From “The Medical Examiner, and Record of Medical Science”, Volume 7, Issues 1-4, published by Lindsay & Blakiston, 1851, page 51.
“Another contribution from the domain of physics has been made, by Mr. Hutchinson, to the investigation of the respiratory functions in health and disease. It consists in an instrument he has invented, by which may be measured the amount of air that may be taken into and expelled from the lungs by voluntary effort; or what he calls “the vital capacity” of the lungs. By this instrument Mr. Hutchinson believes that incipient disease may be detected before physical signs exist. This instrument he names spirometer.
“On the table is an instrument of the kind.
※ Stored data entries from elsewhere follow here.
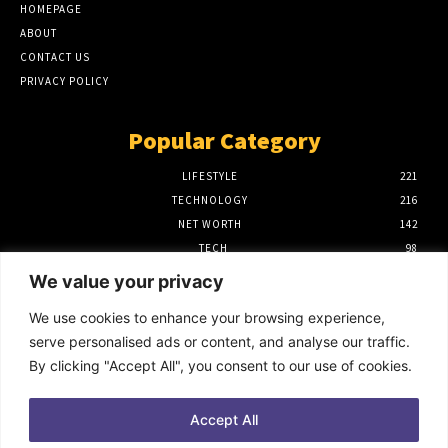
HOMEPAGE
ABOUT
CONTACT US
PRIVACY POLICY
Popular Category
LIFESTYLE
221
TECHNOLOGY
216
NET WORTH
142
TECH
98
FINANCE
97
We value your privacy
BIOGRAPHY
39
We use cookies to enhance your browsing experience,
Editor Picks
serve personalised ads or content, and analyse our traffic.
By clicking "Accept All", you consent to our use of cookies.
How to Use Power BI Azure Maps for
Advanced Data Visualization
October 9, 2025
Accept All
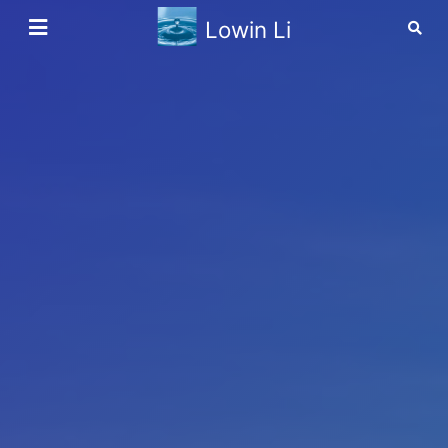
Lowin Li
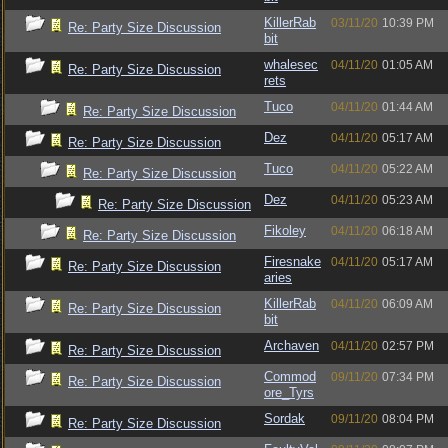
KillerRab
03/11/20
10:39 PM
Re: Party Size Discussion
bit
whalesec
04/11/20
01:05 AM
Re: Party Size Discussion
rets
Tuco
04/11/20
01:44 AM
Re: Party Size Discussion
Dez
04/11/20
05:17 AM
Re: Party Size Discussion
Tuco
04/11/20
05:22 AM
Re: Party Size Discussion
Dez
04/11/20
05:23 AM
Re: Party Size Discussion
Fikoley
04/11/20
06:18 AM
Re: Party Size Discussion
Firesnake
04/11/20
05:17 AM
Re: Party Size Discussion
aries
KillerRab
04/11/20
06:09 AM
Re: Party Size Discussion
bit
Archaven
04/11/20
02:57 PM
Re: Party Size Discussion
Commod
09/11/20
07:34 PM
Re: Party Size Discussion
ore_Tyrs
Sordak
09/11/20
08:04 PM
Re: Party Size Discussion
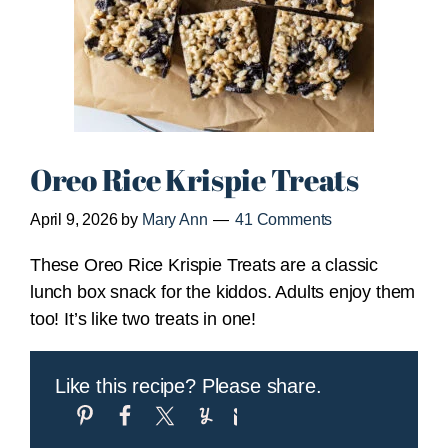
Oreo Rice Krispie Treats
April 9, 2026
by
Mary Ann
41 Comments
These Oreo Rice Krispie Treats are a classic
lunch box snack for the kiddos. Adults enjoy them
too! It’s like two treats in one!
Like this recipe? Please share.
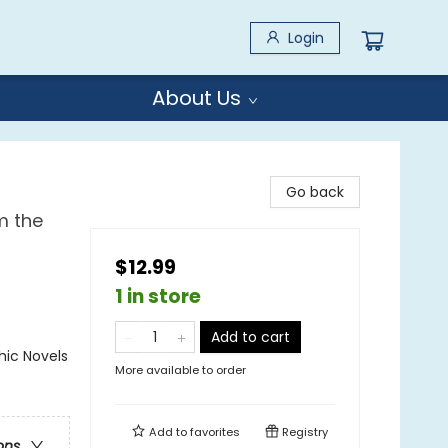
Login
About Us
Go back
m the
$12.99
1 in store
Add to cart
ic Novels
More available to order
Add to
favorites
Registry
ons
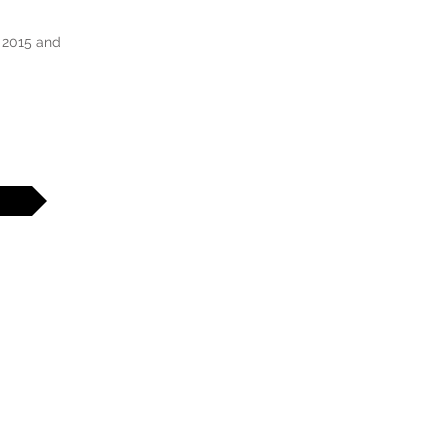
 2015 and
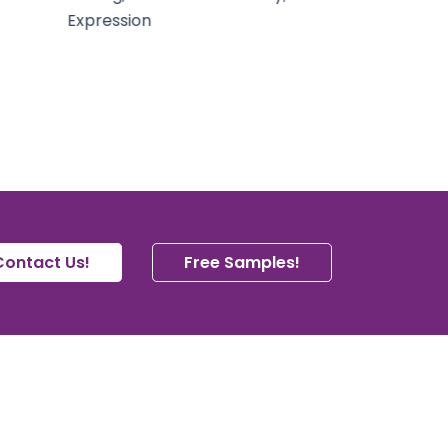
Contact Us!
Free Samples!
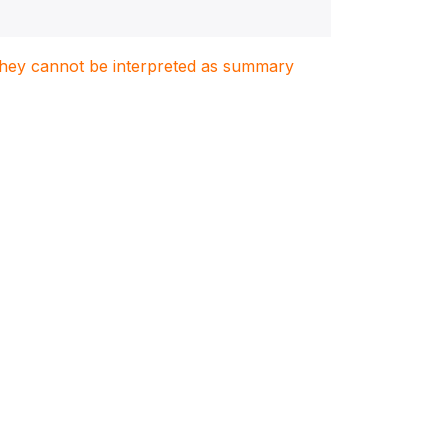
. They cannot be interpreted as summary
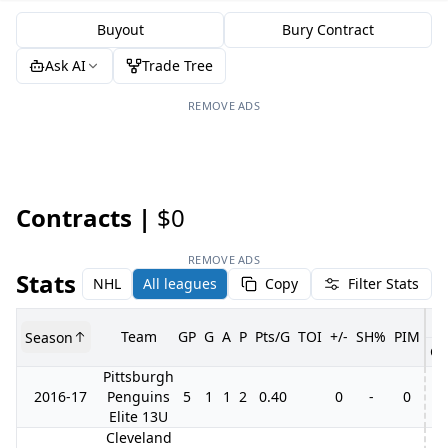
Buyout
Bury Contract
Ask AI
Trade Tree
REMOVE ADS
Contracts |
$0
REMOVE ADS
Stats
NHL
All leagues
Copy
Filter Stats
Team
GP
G
A
P
Pts/G
TOI
+/-
SH%
PIM
Season
GP
Pittsburgh
2016-17
Penguins
5
1
1
2
0.40
0
-
0
Elite 13U
Cleveland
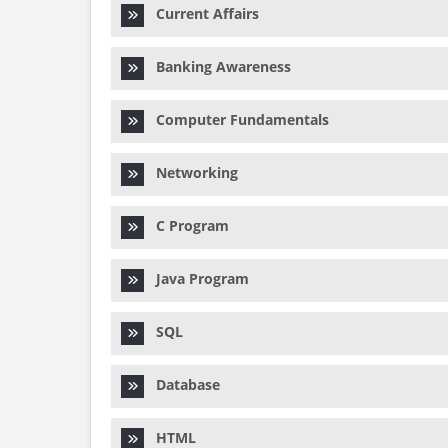
Current Affairs
Banking Awareness
Computer Fundamentals
Networking
C Program
Java Program
SQL
Database
HTML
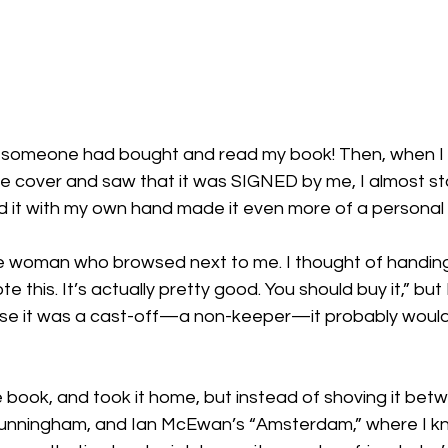
ed: someone had bought and read my book! Then, when I sl
e cover and saw that it was SIGNED by me, I almost sta
d it with my own hand made it even more of a personal 
he woman who browsed next to me. I thought of handing
ote this. It’s actually pretty good. You should buy it,” but
se it was a cast-off—a non-keeper—it probably would
the book, and took it home, but instead of shoving it be
unningham, and Ian McEwan’s “Amsterdam,” where I kn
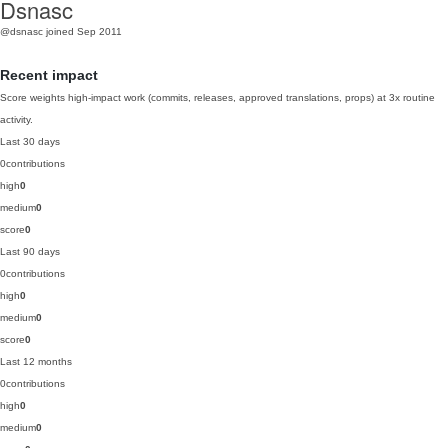
Dsnasc
@dsnasc
joined Sep 2011
Recent impact
Score weights high-impact work (commits, releases, approved translations, props) at 3x routine
activity.
Last 30 days
0
contributions
high
0
medium
0
score
0
Last 90 days
0
contributions
high
0
medium
0
score
0
Last 12 months
0
contributions
high
0
medium
0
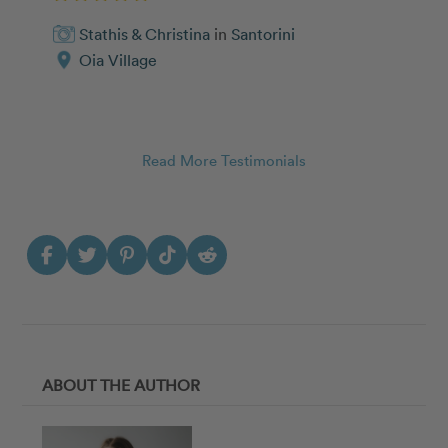
Stathis & Christina
in
Santorini
Oia Village
Read More Testimonials
ABOUT THE AUTHOR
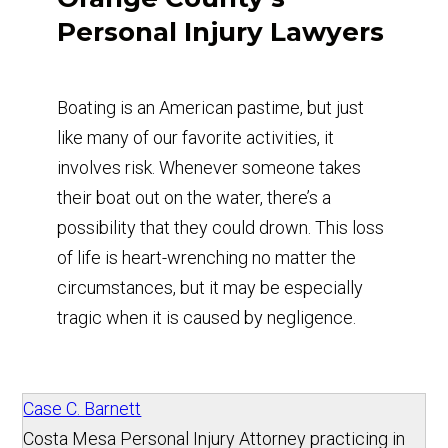
Personal Injury Lawyers
Boating is an American pastime, but just
like many of our favorite activities, it
involves risk. Whenever someone takes
their boat out on the water, there’s a
possibility that they could drown. This loss
of life is heart-wrenching no matter the
circumstances, but it may be especially
tragic when it is caused by negligence.
Case C. Barnett
Costa Mesa Personal Injury Attorney practicing in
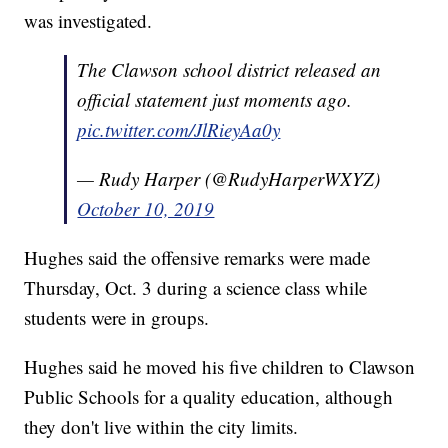
was investigated.
The Clawson school district released an
official statement just moments ago.
pic.twitter.com/JlRieyAa0y
— Rudy Harper (@RudyHarperWXYZ)
October 10, 2019
Hughes said the offensive remarks were made
Thursday, Oct. 3 during a science class while
students were in groups.
Hughes said he moved his five children to Clawson
Public Schools for a quality education, although
they don't live within the city limits.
It is simple and less expensive than that of Mr. Hutchinson. It was planned by a gentleman of this city, Mr. Charles McKuen, who has been confined to his room for some months by a pulmonary affection; possessing an active mind, with a turn for philosophical pursuits, he occupies his time in scientific observations and investigations. I gave him Mr. Hutchinson’s paper, published in the Medico-Chirugical Transactions, containing a diagram of his instrument. Mr. McKuen constructed the instrument now before you on the same principles. I think it preferable to the original.
“The instrument will be seen to consist of a cylinder containing water, in which immersed is another cylinder inverted, into which the expired air finds its way. This cylinder is counterpoised by a weight attached to a cord passing over a wheel of large diameter, and which rotates with the ascent of the cylinder, caused by the entrance of expired air, and on which a scale indicates the amount that has be introduced.
“The person using this instrument must first loosen and part of his dress that may restrain the movements of the chest or abdomen. He then deliberately expands his chest to its greatest extent, and expires through the mouthpiece and air tube into the cylinder. As this rises the wheel turns round, and an index marks on the scale, in inches, the amount expired.”